═════ STORED DATA

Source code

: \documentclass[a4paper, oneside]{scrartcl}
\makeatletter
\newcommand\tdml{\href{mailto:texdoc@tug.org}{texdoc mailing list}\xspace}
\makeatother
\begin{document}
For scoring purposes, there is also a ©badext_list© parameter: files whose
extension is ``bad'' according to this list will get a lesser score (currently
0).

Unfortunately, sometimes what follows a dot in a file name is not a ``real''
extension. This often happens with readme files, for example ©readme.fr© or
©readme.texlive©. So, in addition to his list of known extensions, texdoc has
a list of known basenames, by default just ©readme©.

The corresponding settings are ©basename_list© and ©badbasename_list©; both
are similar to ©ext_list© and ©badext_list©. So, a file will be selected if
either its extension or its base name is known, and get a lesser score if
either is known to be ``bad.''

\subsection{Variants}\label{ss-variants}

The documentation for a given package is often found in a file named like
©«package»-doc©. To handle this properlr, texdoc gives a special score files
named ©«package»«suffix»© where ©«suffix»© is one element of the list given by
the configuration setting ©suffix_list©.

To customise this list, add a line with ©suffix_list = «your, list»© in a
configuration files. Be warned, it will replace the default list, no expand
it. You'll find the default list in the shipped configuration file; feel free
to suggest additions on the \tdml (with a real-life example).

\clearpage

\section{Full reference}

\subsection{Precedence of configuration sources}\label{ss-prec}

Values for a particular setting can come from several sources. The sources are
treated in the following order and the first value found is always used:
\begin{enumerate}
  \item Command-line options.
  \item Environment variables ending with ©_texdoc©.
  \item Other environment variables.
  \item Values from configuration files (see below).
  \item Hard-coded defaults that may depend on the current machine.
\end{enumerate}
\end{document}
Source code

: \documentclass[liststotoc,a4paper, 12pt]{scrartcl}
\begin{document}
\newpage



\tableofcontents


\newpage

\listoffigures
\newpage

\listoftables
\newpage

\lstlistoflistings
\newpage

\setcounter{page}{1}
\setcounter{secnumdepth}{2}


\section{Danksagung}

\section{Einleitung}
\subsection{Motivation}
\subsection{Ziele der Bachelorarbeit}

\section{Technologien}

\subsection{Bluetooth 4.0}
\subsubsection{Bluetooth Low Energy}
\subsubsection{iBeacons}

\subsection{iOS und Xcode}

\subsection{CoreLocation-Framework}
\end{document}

══════════

WORK ORDER: All entries above must be reproduced without a single change.

RESULT OF THIS TASK:
Source code

: \documentclass[a4paper, oneside]{scrartcl}
\makeatletter
\newcommand\tdml{\href{mailto:texdoc@tug.org}{texdoc mailing list}\xspace}
\makeatother
\begin{document}
For scoring purposes, there is also a ©badext_list© parameter: files whose
extension is ``bad'' according to this list will get a lesser score (currently
0).

Unfortunately, sometimes what follows a dot in a file name is not a ``real''
extension. This often happens with readme files, for example ©readme.fr© or
©readme.texlive©. So, in addition to his list of known extensions, texdoc has
a list of known basenames, by default just ©readme©.

The corresponding settings are ©basename_list© and ©badbasename_list©; both
are similar to ©ext_list© and ©badext_list©. So, a file will be selected if
either its extension or its base name is known, and get a lesser score if
either is known to be ``bad.''

\subsection{Variants}\label{ss-variants}

The documentation for a given package is often found in a file named like
©«package»-doc©. To handle this properlr, texdoc gives a special score files
named ©«package»«suffix»© where ©«suffix»© is one element of the list given by
the configuration setting ©suffix_list©.

To customise this list, add a line with ©suffix_list = «your, list»© in a
configuration files. Be warned, it will replace the default list, no expand
it. You'll find the default list in the shipped configuration file; feel free
to suggest additions on the \tdml (with a real-life example).

\clearpage

\section{Full reference}

\subsection{Precedence of configuration sources}\label{ss-prec}

Values for a particular setting can come from several sources. The sources are
treated in the following order and the first value found is always used:
\begin{enumerate}
  \item Command-line options.
  \item Environment variables ending with ©_texdoc©.
  \item Other environment variables.
  \item Values from configuration files (see below).
  \item Hard-coded defaults that may depend on the current machine.
\end{enumerate}
\end{document}
Source code

: \documentclass[liststotoc,a4paper, 12pt]{scrartcl}
\begin{document}
\newpage



\tableofcontents


\newpage

\listoffigures
\newpage

\listoftables
\newpage

\lstlistoflistings
\newpage

\setcounter{page}{1}
\setcounter{secnumdepth}{2}


\section{Danksagung}

\section{Einleitung}
\subsection{Motivation}
\subsection{Ziele der Bachelorarbeit}

\section{Technologien}

\subsection{Bluetooth 4.0}
\subsubsection{Bluetooth Low Energy}
\subsubsection{iBeacons}

\subsection{iOS und Xcode}

\subsection{CoreLocation-Framework}
\end{document}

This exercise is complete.